The Messengers of Yesh Web Address

Friday, February 13, 2015

A Little About Me

Book Stuff
The book stuff first today in case I run short on time.
The sequel needs a tad more work. The main holdup is the cover. I don't want something that looks like a 6-yr-old did it.

Now on to me.
A lot of people don't know this, but I've never thrill-killed a hobo in a Chicago railyard. My life didn't go down that path. My parents never got divorced. I never descended into a world of drugs, cheap booze and even cheaper women. I never found myself standing with several friends strung out on whatever the popular drug was when I was a teenager in front of a passed out hobo daring each other to shoot him first. I never ended up on the run from the Chicago PD that concluded with me handcuffed in a pool of my own vomit. I haven't always made the best choices in life, but I made better choices than all that!

In fact, I've never even been to Chicago. If I did get to visit, I'd want to take in a Cubs game at historic Wrigley Field. There wouldn't be much point to going if I couldn't, right? Preferably, they'd be playing the Braves. The game would be during the day the way nature and Harry Caray intended. While I was in the area, I'd hang out by Lake Michigan and maybe go out on a boat on a nice day that wasn't too windy.
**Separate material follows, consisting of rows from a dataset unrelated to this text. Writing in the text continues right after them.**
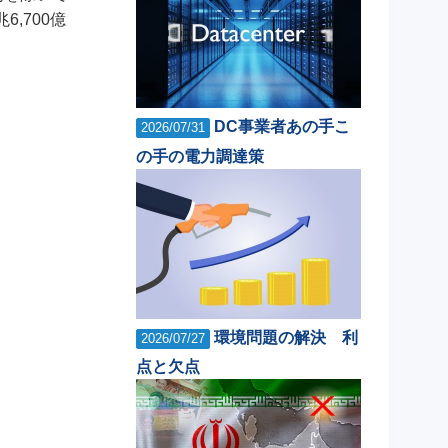
,700億
DC事業者あの手こ
2026/07/31
の手の電力調達策
環境問題の解決 利
2026/07/27
点と欠点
The Cubs look good this year, but they're usually not a very winning team. I have a theory on that, and it has nothing to do with curses. It's the name. A cub is a baby bear. The equivalent of the Chicago Baby Bears isn't working. They play down to the name. How are the other teams supposed to feel intimidated when they're playing against a team named after baby animals? They need a manlier name. Chicago Grizzlies. Chicago Sasquatches. Something that's not a baby name.